Look. I am a firm believer in individual rights. If you choose to be an IT expert, to go to college, to have a proper nine to five job, that's your right. It is also your right – if you so choose – to avoid work, to live in squalor and filth, to lie on the floor of your own home, covered in lice. As far as I am concerned, it should be your right to smoke, to consume alcohol – and even (if I made the call) – to use drugs.

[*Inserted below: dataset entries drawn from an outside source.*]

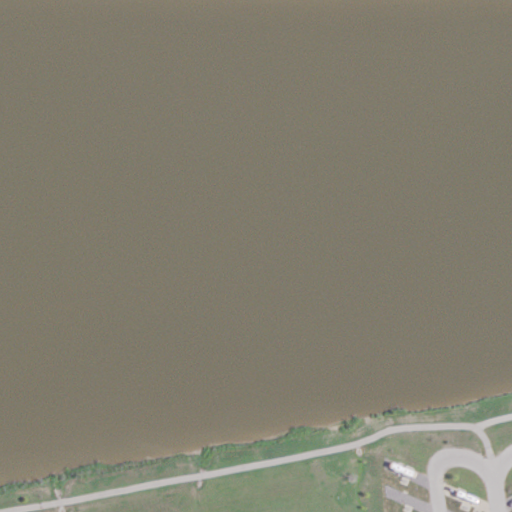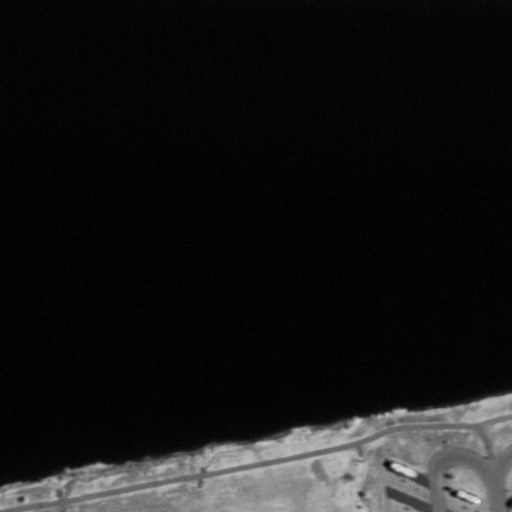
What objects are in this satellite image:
park: (256, 256)
road: (487, 447)
road: (440, 457)
road: (501, 460)
road: (258, 462)
road: (408, 470)
road: (494, 491)
road: (465, 494)
road: (412, 500)
road: (504, 502)
road: (439, 511)
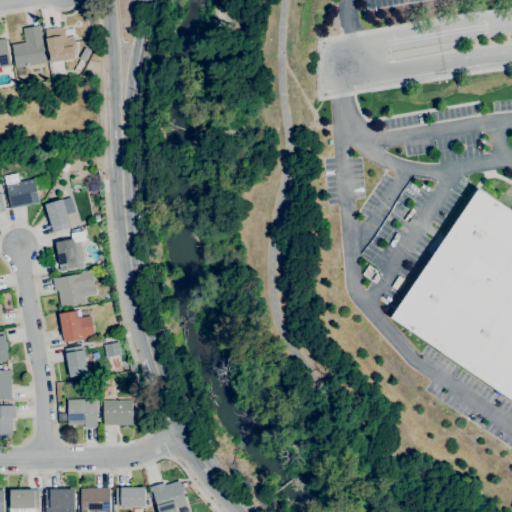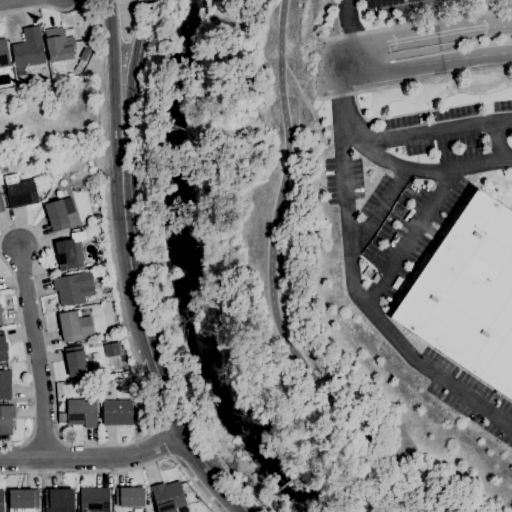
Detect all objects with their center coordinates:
parking lot: (381, 8)
road: (67, 9)
road: (349, 24)
road: (415, 24)
road: (500, 26)
road: (422, 37)
building: (58, 45)
building: (58, 45)
building: (27, 48)
building: (28, 48)
road: (347, 49)
building: (3, 53)
building: (3, 53)
building: (81, 60)
road: (426, 64)
road: (340, 65)
road: (415, 82)
road: (342, 109)
road: (301, 110)
road: (116, 128)
road: (133, 128)
road: (428, 130)
road: (499, 139)
road: (426, 170)
parking lot: (410, 186)
building: (22, 190)
building: (19, 192)
building: (0, 204)
building: (1, 205)
road: (378, 211)
building: (59, 213)
building: (56, 215)
road: (412, 239)
building: (70, 252)
building: (68, 254)
river: (180, 274)
building: (105, 275)
road: (274, 287)
building: (72, 288)
building: (74, 288)
building: (468, 294)
building: (465, 300)
road: (139, 307)
road: (372, 313)
building: (0, 316)
building: (0, 321)
building: (74, 325)
building: (75, 326)
building: (2, 347)
building: (2, 347)
building: (110, 349)
building: (111, 349)
road: (36, 351)
building: (74, 361)
building: (75, 361)
road: (51, 371)
building: (4, 384)
building: (5, 384)
road: (166, 396)
building: (80, 412)
building: (82, 412)
building: (116, 412)
building: (117, 412)
building: (6, 419)
building: (5, 420)
road: (162, 442)
road: (93, 457)
road: (122, 469)
road: (212, 475)
building: (130, 496)
building: (131, 496)
building: (167, 496)
building: (167, 496)
building: (22, 498)
building: (23, 498)
building: (93, 499)
building: (1, 500)
building: (1, 500)
building: (57, 500)
building: (59, 500)
building: (94, 500)
building: (138, 510)
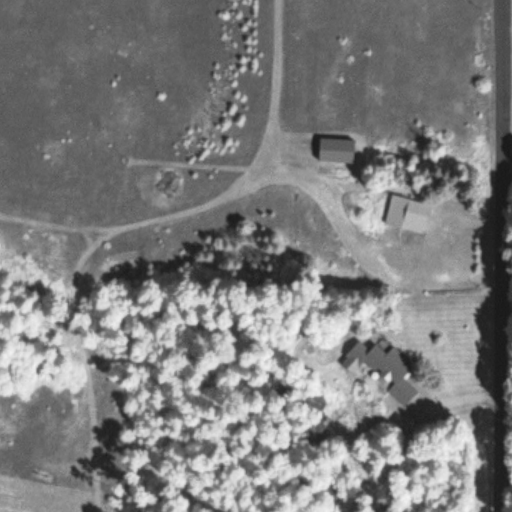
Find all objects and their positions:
building: (335, 151)
building: (406, 214)
road: (504, 256)
building: (383, 368)
building: (330, 493)
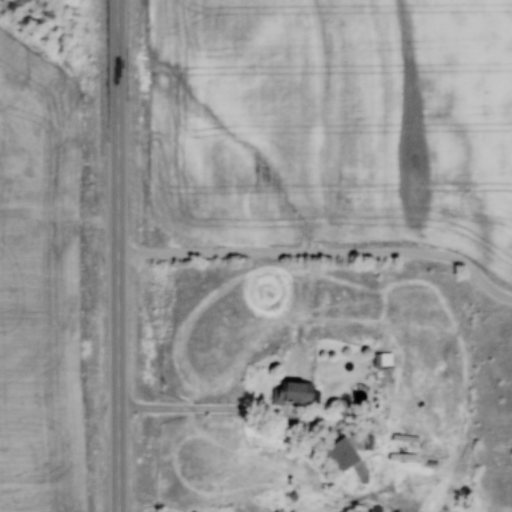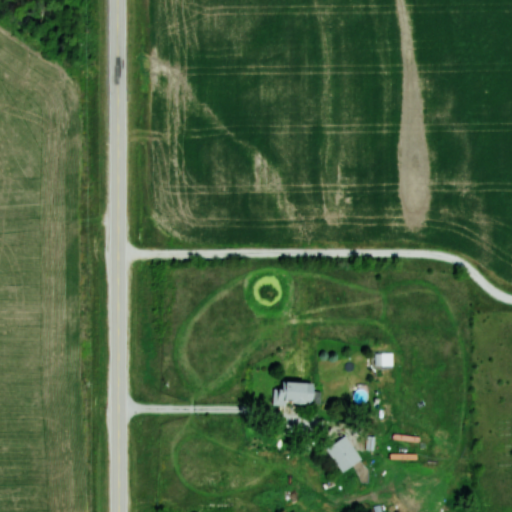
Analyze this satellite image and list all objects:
road: (117, 256)
building: (296, 394)
building: (342, 453)
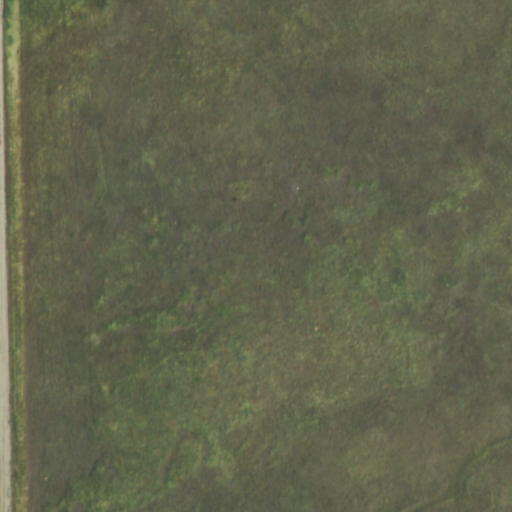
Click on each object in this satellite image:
road: (20, 256)
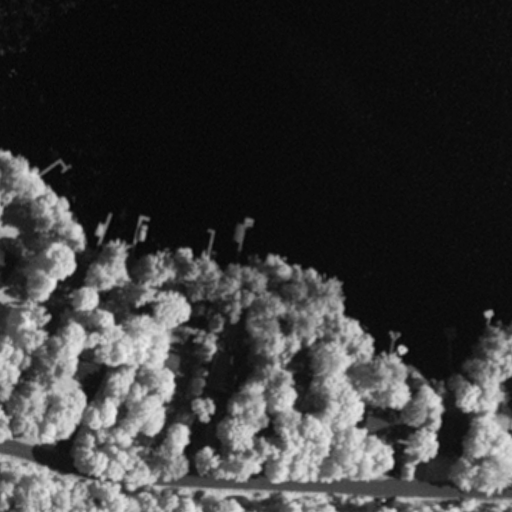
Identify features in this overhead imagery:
building: (6, 266)
building: (91, 372)
building: (220, 372)
building: (505, 403)
building: (387, 420)
building: (511, 440)
road: (254, 479)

But once you've chosen to have a child, rather than use contraceptives or give him away for adoption, you must contend with the fact that it is your obligation – morally and legally – to provide and care for this child. We should accept that there exists a wide variety of lifestyle choices, religions, cultures, that a parent may make. It should be accepted – in my mind – that you may send this child to a Montessori school, or unschool him, or homeschool him. But what you are not allowed to do is to completely ignore your obligation to this child. You are not allowed – for example – to introduce your child to gratuitous amounts of vodka, or glue-sniffing, or whip him with a steel wire. You are to either homeschool the child or to provide for his schooling elsewhere – 'the child doesn't go to school because I can't be prevailed upon to get up in the morning' is not within the legitimate bounds of parenting. Neither is exposing a child to your alcoholic, drug-addled lifestyle. Again – there's a difference between consuming alcohol or drugs and being a complete worthless junky. A very big difference.
Children, being human beings, have rights. Usually – USUALLY! - the best way to enforce these rights, to ensure the children are provided and cared for, is the family unit. But sometimes it's not clear if the child's rights are being secured, and for this reason the law needs to step in.